Das Bild zeigt „Takelmeister“ Erwin, wie er dem ungläubigen Volke erklärte, wie man Dynema spleißen kann! Das ungläubige Lächeln wich dann gespannter Aufmerksamkeit. Um 17:00 Uhr kam dann die Absage und gleichzeitig die Ankündigung für den 1. Start am Sonntag um 10:00 Uhr. Da der Wetterbericht viel Wind angesagt hatte und die letzte Startmöglichkeit um 14:30 Uhr ausgeschrieben war, richteten wir uns auf 4 Wettfahrten ein.

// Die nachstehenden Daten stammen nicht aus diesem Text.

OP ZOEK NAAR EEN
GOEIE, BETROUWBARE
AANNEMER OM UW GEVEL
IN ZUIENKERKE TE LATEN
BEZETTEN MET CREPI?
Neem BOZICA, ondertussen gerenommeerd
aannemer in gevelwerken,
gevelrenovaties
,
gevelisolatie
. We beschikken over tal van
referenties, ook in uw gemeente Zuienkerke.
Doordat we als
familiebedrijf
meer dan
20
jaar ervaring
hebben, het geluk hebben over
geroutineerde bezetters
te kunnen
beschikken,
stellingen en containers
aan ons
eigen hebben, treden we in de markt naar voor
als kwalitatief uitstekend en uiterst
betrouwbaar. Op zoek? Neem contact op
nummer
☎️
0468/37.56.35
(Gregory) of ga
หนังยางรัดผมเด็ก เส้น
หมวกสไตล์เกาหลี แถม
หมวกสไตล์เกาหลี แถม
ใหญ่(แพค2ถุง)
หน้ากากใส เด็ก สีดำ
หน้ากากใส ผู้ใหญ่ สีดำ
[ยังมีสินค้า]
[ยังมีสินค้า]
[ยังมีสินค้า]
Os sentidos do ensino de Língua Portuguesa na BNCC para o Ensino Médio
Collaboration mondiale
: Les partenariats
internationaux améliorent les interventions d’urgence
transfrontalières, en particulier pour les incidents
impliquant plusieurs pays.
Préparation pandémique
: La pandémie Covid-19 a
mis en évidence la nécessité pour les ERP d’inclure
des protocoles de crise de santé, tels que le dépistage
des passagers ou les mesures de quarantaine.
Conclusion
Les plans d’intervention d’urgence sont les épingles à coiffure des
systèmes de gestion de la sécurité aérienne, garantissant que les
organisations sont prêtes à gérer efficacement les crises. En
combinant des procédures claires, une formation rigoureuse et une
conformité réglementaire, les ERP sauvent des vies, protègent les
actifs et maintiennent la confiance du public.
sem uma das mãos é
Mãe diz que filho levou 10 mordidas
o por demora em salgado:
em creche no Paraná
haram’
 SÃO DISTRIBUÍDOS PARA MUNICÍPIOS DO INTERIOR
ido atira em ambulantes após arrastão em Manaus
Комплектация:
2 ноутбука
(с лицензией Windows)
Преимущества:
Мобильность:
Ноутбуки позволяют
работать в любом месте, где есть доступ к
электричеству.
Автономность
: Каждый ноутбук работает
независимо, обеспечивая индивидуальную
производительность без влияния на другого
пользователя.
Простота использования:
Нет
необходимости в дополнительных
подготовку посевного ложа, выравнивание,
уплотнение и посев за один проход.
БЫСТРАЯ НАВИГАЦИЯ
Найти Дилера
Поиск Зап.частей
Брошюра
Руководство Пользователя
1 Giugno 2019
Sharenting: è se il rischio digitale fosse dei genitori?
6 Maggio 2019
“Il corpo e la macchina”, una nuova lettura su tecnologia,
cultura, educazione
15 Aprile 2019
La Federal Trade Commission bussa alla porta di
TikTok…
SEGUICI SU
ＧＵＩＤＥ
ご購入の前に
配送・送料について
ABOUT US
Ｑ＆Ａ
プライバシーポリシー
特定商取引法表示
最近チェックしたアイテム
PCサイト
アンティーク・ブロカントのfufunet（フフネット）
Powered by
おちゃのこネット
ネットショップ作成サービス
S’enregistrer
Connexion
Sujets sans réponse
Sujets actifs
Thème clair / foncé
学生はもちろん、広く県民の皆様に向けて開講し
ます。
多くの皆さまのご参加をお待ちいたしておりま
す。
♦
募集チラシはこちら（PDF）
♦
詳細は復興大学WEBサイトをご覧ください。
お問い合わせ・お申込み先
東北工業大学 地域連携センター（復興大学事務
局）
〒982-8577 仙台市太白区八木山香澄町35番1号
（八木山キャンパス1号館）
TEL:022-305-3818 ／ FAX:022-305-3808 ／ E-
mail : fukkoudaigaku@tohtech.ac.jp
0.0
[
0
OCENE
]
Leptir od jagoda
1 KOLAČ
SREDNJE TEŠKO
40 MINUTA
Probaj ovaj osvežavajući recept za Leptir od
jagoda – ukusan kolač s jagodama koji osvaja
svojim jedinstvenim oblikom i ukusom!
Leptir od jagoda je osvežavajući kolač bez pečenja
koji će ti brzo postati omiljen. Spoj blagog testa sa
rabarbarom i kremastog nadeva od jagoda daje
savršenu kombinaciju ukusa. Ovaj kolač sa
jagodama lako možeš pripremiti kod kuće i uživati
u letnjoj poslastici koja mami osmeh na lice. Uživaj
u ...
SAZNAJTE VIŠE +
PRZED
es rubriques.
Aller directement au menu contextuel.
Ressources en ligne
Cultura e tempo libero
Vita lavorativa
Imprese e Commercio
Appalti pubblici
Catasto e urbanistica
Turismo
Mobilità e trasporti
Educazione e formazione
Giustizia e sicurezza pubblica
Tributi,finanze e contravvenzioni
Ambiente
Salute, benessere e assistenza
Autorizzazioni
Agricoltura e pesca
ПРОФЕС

Und es kam wie es angesagt war: Böiger Wind mit Windstärke 3 – 6. Das konnte hart werden und es wurde hart!!!!!! Um es vorweg zu nehmen: nach 3 Wettfahten war Schluss – und das war auch gut so!!!! Irgendwie hatte jeder einen Hacker, Kenterung, Bruch oder was es sonst noch gibt – außer die Brüder Bojsen-Möller, die Olympiasieger und mehrfachen Weltmeister aus Dänemark. Die Beiden spielten schon so früh in der Saison in einer anderen Liga!!!!

Für uns war es durchwachsen:

Wettfahrt 1: Am Start nach einem allgemeinen Rückruf die Startzeit nicht gehabt, dann super aufgekreuzt und an der 1. Marke Platz 3. Nach dem Dreieck nicht mitbekommen, dass die Kreuz verkürzt wurde und dadurch zu weit gefahren, im Ziel leider nur Platz 8.

Wettfahrt 2: Start in Lee, der Tscheche über uns und wahnsinnig schnell, irgendwann die Nerven verloren und nach rechts gewechselt, Dreher nach links und wir auf Platz 25 ??? haben uns dann nach vorn gekämpft, aber mehr als Platz 12 war nicht zu machen.

Wettfahrt 3: Start in Luv und an Marke 1 vorn dabei. Nach einigen Platzwechseln dann im Ziel
3. Platz, das war ok.

3 Wettfahrten bei diesen Bedingungen haben allen Beteiligten alles abverlangt und das hat man körperlich auch gemerkt. Die Regeneration hat bei dem Ein oder Anderen durchaus 2 Tage gedauert.

Fazit: Sehr gelungener Saisonauftakt mit einer sehr guten Teilnehmerzahl. Wunsch für 2015: weniger Wind bitte!